◆ PASSAGE PROVIDED
-----
My audit had identified several apps that lacked the granularity customers required. The new model gave those product teams a template to create new permissions to fill the gaps.


A brand-new system
After a lot of experimentation, I found the right balance of granular permissions, an organization method that matched admin mental models, and an admin experience that made it easy to onboard, offboard, and manage access for groups or individual users. These decisions produced a coherent, unified access control system built on top of legacy infrastructure but designed to feel like it was built from scratch.
There were 3 foundational mechanisms of this new system: groups, global-roles, and permissions. While these are common in many RBAC systems, my team and I determined that they and the logic we built into them best fit our customer use cases.
Groups
A collection of users. Allows admins to organize users in any way they see fit, often to match their team's organization structure, or leave them ungrouped.
Global roles
A collection of all platform permissions. Can be assigned to individuals and/or groups for bulk management. Admin can use out-of-the-box roles or custom roles for more control. Individual users cannot be assigned permissions without a role.
Permissions
A collection of actions. Object-level permissions organized by category. They are cumulative—a user is granted all the permissions assigned to them as individuals and to their group. Some permissions grant a user access to only objects that they created or have been shared with them, others grant them access to everything.
-----
◆ WHAT TO DO
1. Copy everything from "There were 3" down to "without a role." in the access control passage, substituting "set" for "collection".
2. According to the access control passage, what were the three foundational mechanisms of the new system?
Work only from the access control passage; outside knowledge is not needed.

◆ DATA UNDER STUDY
-----
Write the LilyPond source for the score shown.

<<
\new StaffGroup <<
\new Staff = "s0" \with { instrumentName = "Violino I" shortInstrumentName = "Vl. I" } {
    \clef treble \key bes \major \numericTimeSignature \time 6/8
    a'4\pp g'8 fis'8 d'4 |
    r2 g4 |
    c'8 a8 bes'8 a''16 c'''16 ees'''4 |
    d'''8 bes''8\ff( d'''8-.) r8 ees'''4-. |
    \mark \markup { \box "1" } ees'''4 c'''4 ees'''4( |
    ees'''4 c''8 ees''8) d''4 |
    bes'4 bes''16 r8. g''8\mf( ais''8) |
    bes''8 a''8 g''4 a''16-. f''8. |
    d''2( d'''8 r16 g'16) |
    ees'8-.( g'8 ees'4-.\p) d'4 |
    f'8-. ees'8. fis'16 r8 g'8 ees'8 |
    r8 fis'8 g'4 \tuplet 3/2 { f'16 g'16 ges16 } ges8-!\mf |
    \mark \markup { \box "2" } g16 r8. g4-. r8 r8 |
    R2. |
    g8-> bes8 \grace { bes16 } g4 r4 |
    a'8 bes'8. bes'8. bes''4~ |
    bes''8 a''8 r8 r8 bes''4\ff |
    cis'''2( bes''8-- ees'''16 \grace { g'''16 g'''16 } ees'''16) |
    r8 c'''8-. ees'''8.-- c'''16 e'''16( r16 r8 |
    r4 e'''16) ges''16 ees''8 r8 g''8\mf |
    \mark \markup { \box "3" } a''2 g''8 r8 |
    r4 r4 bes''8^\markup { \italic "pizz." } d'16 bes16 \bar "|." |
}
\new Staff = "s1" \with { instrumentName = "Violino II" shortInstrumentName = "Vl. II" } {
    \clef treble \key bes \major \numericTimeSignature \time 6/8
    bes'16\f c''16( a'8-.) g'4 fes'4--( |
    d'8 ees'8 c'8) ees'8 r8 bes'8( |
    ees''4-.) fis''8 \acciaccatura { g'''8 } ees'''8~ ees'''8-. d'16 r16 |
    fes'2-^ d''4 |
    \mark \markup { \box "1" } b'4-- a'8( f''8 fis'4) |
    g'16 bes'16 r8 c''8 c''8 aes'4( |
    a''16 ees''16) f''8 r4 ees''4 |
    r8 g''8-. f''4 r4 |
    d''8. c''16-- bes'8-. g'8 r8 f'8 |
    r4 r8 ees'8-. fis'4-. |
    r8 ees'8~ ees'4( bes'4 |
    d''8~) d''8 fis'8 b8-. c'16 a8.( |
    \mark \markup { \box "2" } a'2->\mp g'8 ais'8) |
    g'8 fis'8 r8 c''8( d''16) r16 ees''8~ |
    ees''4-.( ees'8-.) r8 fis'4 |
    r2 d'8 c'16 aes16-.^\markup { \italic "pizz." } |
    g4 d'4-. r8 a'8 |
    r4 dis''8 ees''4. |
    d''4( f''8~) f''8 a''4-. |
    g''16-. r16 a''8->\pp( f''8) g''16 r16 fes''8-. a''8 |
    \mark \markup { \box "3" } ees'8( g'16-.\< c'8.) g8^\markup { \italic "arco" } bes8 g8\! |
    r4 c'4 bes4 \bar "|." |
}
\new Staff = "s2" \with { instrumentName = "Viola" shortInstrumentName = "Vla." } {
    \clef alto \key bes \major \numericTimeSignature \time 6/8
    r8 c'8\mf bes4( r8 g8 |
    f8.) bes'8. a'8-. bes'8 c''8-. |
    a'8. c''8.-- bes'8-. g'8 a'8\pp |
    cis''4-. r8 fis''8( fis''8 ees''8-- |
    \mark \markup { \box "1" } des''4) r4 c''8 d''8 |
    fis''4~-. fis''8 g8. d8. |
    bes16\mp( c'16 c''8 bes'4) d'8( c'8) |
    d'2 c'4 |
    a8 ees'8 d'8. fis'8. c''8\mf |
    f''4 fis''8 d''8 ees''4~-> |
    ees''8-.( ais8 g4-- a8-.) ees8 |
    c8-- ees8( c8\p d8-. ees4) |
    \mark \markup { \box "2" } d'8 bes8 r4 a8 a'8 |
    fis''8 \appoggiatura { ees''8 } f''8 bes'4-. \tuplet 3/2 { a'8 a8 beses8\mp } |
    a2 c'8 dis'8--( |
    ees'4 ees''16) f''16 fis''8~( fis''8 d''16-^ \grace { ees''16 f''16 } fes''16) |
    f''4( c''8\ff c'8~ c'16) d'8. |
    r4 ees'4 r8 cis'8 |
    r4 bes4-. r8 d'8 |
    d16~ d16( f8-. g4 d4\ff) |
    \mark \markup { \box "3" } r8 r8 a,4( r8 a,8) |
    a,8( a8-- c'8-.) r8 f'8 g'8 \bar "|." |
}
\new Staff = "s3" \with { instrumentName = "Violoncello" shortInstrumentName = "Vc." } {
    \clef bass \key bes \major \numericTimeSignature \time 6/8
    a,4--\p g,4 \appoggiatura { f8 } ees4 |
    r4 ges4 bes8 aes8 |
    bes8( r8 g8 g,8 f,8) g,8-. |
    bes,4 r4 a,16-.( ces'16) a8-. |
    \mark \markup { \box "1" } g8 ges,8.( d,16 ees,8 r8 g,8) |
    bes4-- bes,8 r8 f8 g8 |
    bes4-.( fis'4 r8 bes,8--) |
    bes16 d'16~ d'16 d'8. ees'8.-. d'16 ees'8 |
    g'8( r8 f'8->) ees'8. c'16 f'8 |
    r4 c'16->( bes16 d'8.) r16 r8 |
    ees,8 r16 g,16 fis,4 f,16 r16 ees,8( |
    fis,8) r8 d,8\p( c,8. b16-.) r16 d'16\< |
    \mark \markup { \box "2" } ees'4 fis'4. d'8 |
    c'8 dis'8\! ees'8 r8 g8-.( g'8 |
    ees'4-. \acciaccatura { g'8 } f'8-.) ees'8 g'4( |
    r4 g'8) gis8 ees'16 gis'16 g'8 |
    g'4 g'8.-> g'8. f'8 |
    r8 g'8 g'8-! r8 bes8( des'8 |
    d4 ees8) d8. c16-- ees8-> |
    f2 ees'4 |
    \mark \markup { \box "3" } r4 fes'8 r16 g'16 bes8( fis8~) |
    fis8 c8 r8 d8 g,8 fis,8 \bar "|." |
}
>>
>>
-----
◆ SOLUTIONS TO THE TASKS
1.
There were 3 foundational mechanisms of this new system: groups, global-roles, and permissions. While these are common in many RBAC systems, my team and I determined that they and the logic we built into them best fit our customer use cases.
Groups
A set of users. Allows admins to organize users in any way they see fit, often to match their team's organization structure, or leave them ungrouped.
Global roles
A set of all platform permissions. Can be assigned to individuals and/or groups for bulk management. Admin can use out-of-the-box roles or custom roles for more control. Individual users cannot be assigned permissions without a role.

2. Groups, global roles, and permissions.